PROVIDED DATA START

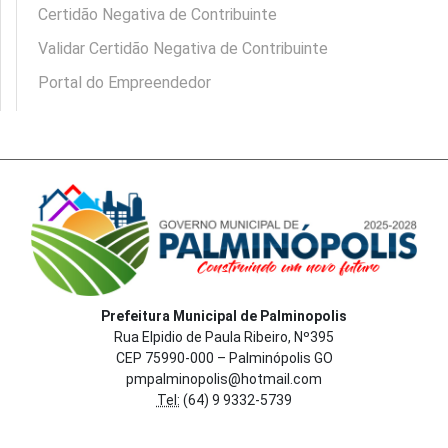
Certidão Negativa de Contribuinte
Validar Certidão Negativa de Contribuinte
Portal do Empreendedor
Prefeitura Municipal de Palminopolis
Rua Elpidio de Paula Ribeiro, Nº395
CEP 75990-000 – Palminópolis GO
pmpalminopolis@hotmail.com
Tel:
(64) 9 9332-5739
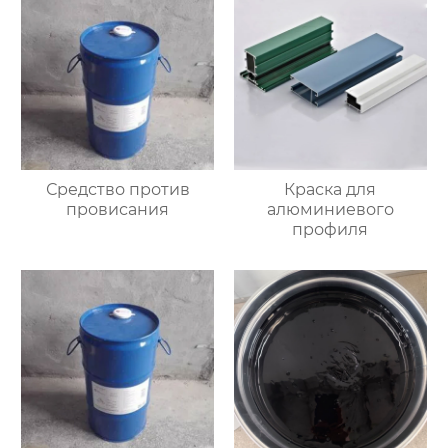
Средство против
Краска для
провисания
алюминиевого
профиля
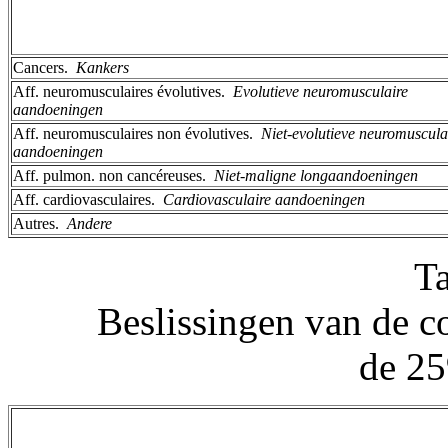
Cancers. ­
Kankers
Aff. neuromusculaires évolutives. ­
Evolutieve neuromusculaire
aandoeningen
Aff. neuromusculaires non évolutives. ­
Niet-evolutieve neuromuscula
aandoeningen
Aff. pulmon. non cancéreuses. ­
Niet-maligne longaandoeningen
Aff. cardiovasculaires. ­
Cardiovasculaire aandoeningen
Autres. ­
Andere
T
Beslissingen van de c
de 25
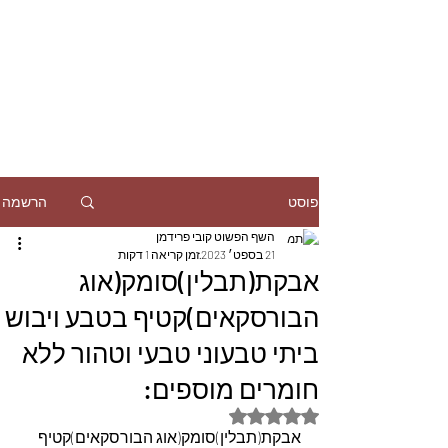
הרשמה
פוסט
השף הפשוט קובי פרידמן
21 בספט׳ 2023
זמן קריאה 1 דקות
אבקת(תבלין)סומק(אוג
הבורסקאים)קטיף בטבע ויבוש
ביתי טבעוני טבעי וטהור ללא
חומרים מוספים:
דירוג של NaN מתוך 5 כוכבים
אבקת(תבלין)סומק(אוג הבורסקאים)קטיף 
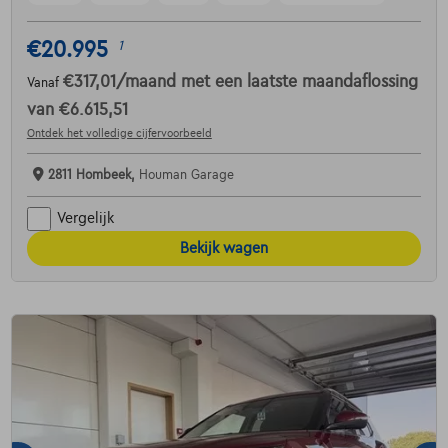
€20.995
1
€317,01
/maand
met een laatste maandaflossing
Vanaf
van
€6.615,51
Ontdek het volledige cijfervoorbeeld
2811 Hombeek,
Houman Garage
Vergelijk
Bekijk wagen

PROVIDED DATA END

• _GOAL OF THE EXERCISE_: Gather each line of the records holding the string "Niet".

• _EXERCISE RESPONSE_:
Niet-evolutieve neuromuscula
Niet-maligne longaandoeningen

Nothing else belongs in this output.